Sorry - forgot to CC ILUG
On 22/01/2009, Rory Browne <rbmlist at gmail.com> wrote:
>>>> On 22/01/2009, Sheila Flanagan <sflanagan at nra.ie> wrote:
>>>> I recently bought the Lenovo S10 on laptops.ie (this may have been a bad
>> decision as now I have no one to speak to directly in relation to
>> software etc.) I specifically bought the laptop to use for internet
>> purposes and I was advised that it was one of this best for this
>> purpose. So I believed once I received I could go to a service provider
>> such as Vodafone, 3G etc and purchase a broadband stick and away we go.

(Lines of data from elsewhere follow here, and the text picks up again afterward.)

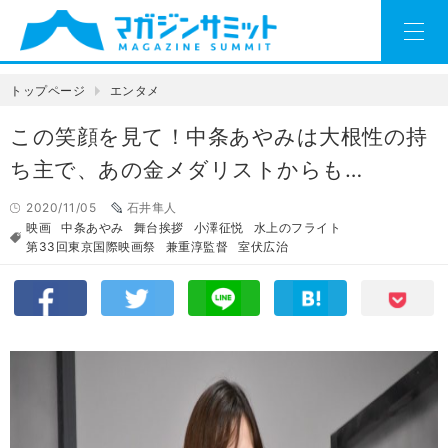
トップページ
エンタメ
この笑顔を見て！中条あやみは大根性の持
ち主で、あの金メダリストからも…
2020/11/05
石井隼人
映画
中条あやみ
舞台挨拶
小澤征悦
水上のフライト
第33回東京国際映画祭
兼重淳監督
室伏広治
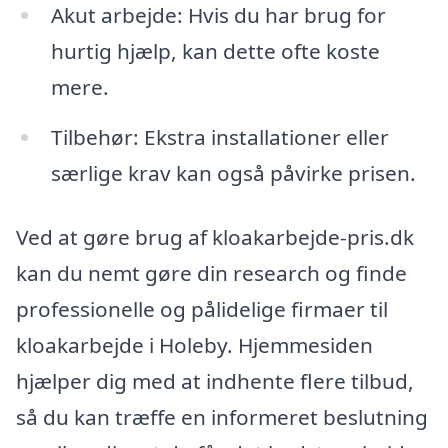
Akut arbejde: Hvis du har brug for
hurtig hjælp, kan dette ofte koste
mere.
Tilbehør: Ekstra installationer eller
særlige krav kan også påvirke prisen.
Ved at gøre brug af kloakarbejde-pris.dk
kan du nemt gøre din research og finde
professionelle og pålidelige firmaer til
kloakarbejde i Holeby. Hjemmesiden
hjælper dig med at indhente flere tilbud,
så du kan træffe en informeret beslutning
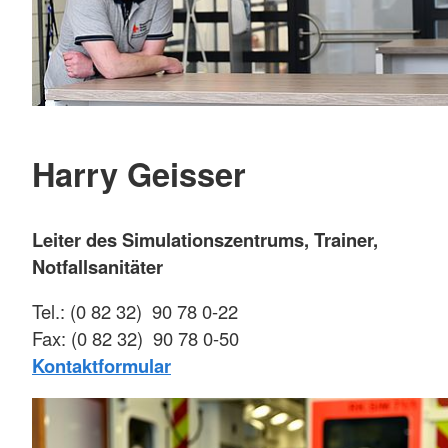
Harry Geisser
Leiter des Simulationszentrums, Trainer,
Notfallsanitäter
Tel.: (0 82 32) 90 78 0-22
Fax: (0 82 32) 90 78 0-50
Kontaktformular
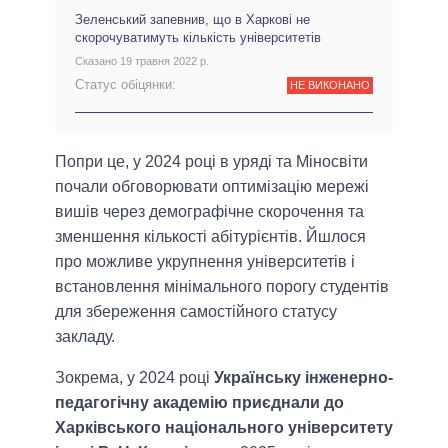
Зеленський запевнив, що в Харкові не
скорочуватимуть кількість університетів
Сказано 19 травня 2022 р.
Статус обіцянки:
НЕ ВИКОНАНО
Попри це, у 2024 році в уряді та Міносвіти
почали обговорювати оптимізацію мережі
вишів через демографічне скорочення та
зменшення кількості абітурієнтів. Йшлося
про можливе укрупнення університетів і
встановлення мінімального порогу студентів
для збереження самостійного статусу
закладу.
Зокрема, у 2024 році
Українську інженерно-
педагогічну академію приєднали до
Харківського національного університету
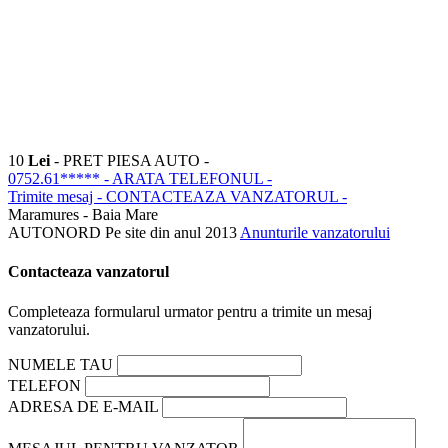
10
Lei
- PRET PIESA AUTO -
0752.61*****
- ARATA TELEFONUL -
Trimite mesaj
- CONTACTEAZA VANZATORUL -
Maramures - Baia Mare
AUTONORD
Pe site din anul 2013
Anunturile vanzatorului
Contacteaza vanzatorul
Completeaza formularul urmator pentru a trimite un mesaj
vanzatorului.
NUMELE TAU
TELEFON
ADRESA DE E-MAIL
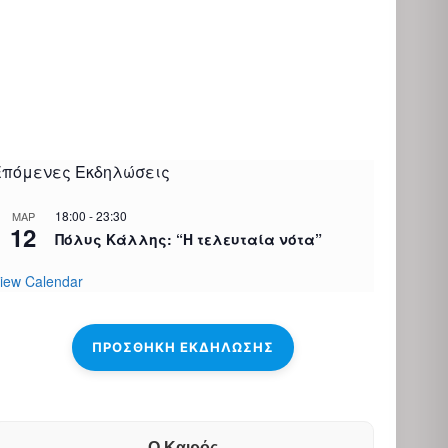
Επόμενες Εκδηλώσεις
18:00
-
23:30
ΜΑΡ
12
Πόλυς Κάλλης: “H τελευταία νότα”
iew Calendar
ΠΡΟΣΘΉΚΗ ΕΚΔΉΛΩΣΗΣ
Ο Καιρός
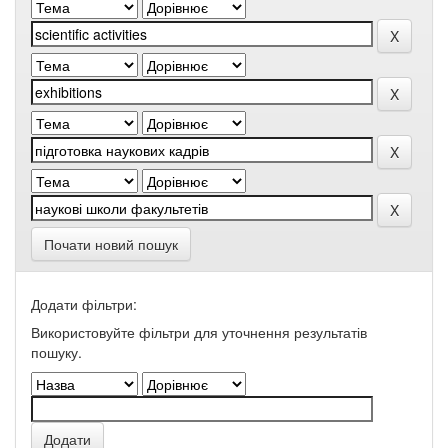
Почати новий пошук
Додати фільтри:
Використовуйте фільтри для уточнення результатів
пошуку.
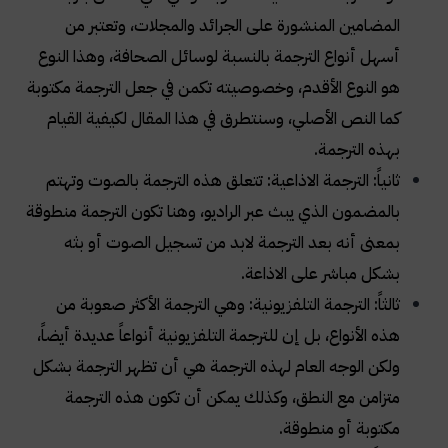
المضامين المنشورة على الجرائد والمجلات، وتعتبر من
أسهل أنواع الترجمة بالنسبة لوسائل الصحافة، وهذا النوع
هو النوع الأقدم، وخصوصيته تكمن في جعل الترجمة مكتوبة
كما النص الأصلي، وسنتطرق في هذا المقال لكيفية القيام
بهذه الترجمة
.
ثانياً: الترجمة الاذاعية: تتعلق هذه الترجمة بالصوت وتهتم
بالمضمون الذي يبث عبر الراديو، وهنا تكون الترجمة منطوقة
بمعنى أنه بعد الترجمة لابد من تسجيل الصوت أو بثه
بشكل مباشر على الاذاعة
.
ثالثاً: الترجمة التلفزيونية: وهي الترجمة الأكثر صعوبة من
هذه الأنواع، بل إن للترجمة التلفزيونية أنواعاً عديدة أيضاً،
ولكن الوجه العام لهذه الترجمة هي أن تظهر الترجمة بشكل
متزامن مع النطق، وكذلك يمكن أن تكون هذه الترجمة
مكتوبة أو منطوقة
.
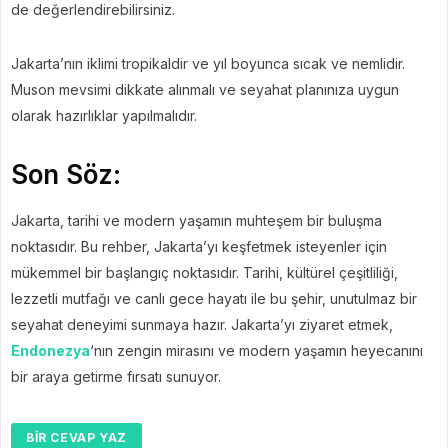
de değerlendirebilirsiniz.
Jakarta’nın iklimi tropikaldir ve yıl boyunca sıcak ve nemlidir.
Muson mevsimi dikkate alınmalı ve seyahat planınıza uygun
olarak hazırlıklar yapılmalıdır.
Son Söz:
Jakarta, tarihi ve modern yaşamın muhteşem bir buluşma
noktasıdır. Bu rehber, Jakarta’yı keşfetmek isteyenler için
mükemmel bir başlangıç ​​noktasıdır. Tarihi, kültürel çeşitliliği,
lezzetli mutfağı ve canlı gece hayatı ile bu şehir, unutulmaz bir
seyahat deneyimi sunmaya hazır. Jakarta’yı ziyaret etmek,
Endonezya
‘nın zengin mirasını ve modern yaşamın heyecanını
bir araya getirme fırsatı sunuyor.
BIR CEVAP YAZ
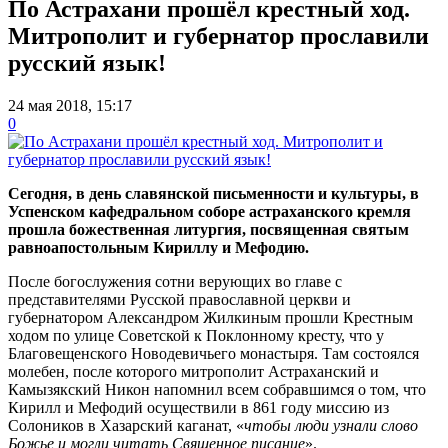
По Астрахани прошёл крестный ход.
Митрополит и губернатор прославили
русский язык!
24 мая 2018, 15:17
0
Сегодня, в день славянской письменности и культуры, в
Успенском кафедральном соборе астраханского кремля
прошла божественная литургия, посвященная святым
равноапостольным Кириллу и Мефодию.
После богослужения сотни верующих во главе с
представителями Русской православной церкви и
губернатором Александром Жилкиным прошли Крестным
ходом по улице Советской к Поклонному кресту, что у
Благовещенского Новодевичьего монастыря. Там состоялся
молебен, после которого митрополит Астраханский и
Камызякский Никон напомнил всем собравшимся о том, что
Кирилл и Мефодий осуществили в 861 году миссию из
Солоников в Хазарский каганат, «
чтобы люди узнали слово
Божье и могли читать Священное писание
».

>> Not as simple as that it turns out. As the laptop I purchased runs on
>> Linux I am coming up against a brick wall and no service provider
>> appears to be compatible unless its running on Windows. I am not tech
>> savy at all, therefore all the boards and websites I am visiting are
>> just throwing me for six. All I want to do is use the internet
>> wirelessly, on the go as soon as possible. Pease can you advise what it
>> is I should be doing to enable this - or
>> whether it is possible at all. I have no back up support from the seller
>> or the manufacturer. Otherwise I will be returning!
>>> Those Vodafone/O2/3 Dongles AFAIK work in certain later distribution of
> linux but not older ones.
>> The first thing we need to establish is what distribution ( aka distro ) of
> Linux that you have. There are many different companies / organisations
> that distribute Linux. Some examples would be Debian, RedHat, Ubuntu,
> Novell/Suse, Mandriva, or Xandros. Do you know if your laptop runs any of
> these, or if not what version of it you are running? Any version information
> you might have would also be useful.
>> Do you know if you are running KDE or Gnome - KDE generally has a 'K',
> button on the bottom-left corner ( same as where the windows start menu
> would be ). GNOME would usually have a menu along the top of the screen. Not
> sure off-hand what the names are, but if you see something
> like, "Applications", "System", and "Places", along the top of the screen,
> chances are you're running GNOME.
>> What would also be useful in determining the type of system you have is
> output from ` uname -a `. To get this, open a terminal ( or console ) - Look
> through the Applications menu ( K menu in KDE ), for either konsole or
> gnome-terminal. This should give you a window a bit like a DOS Prompt. Type
> in 'uname -a', and let us know what it says.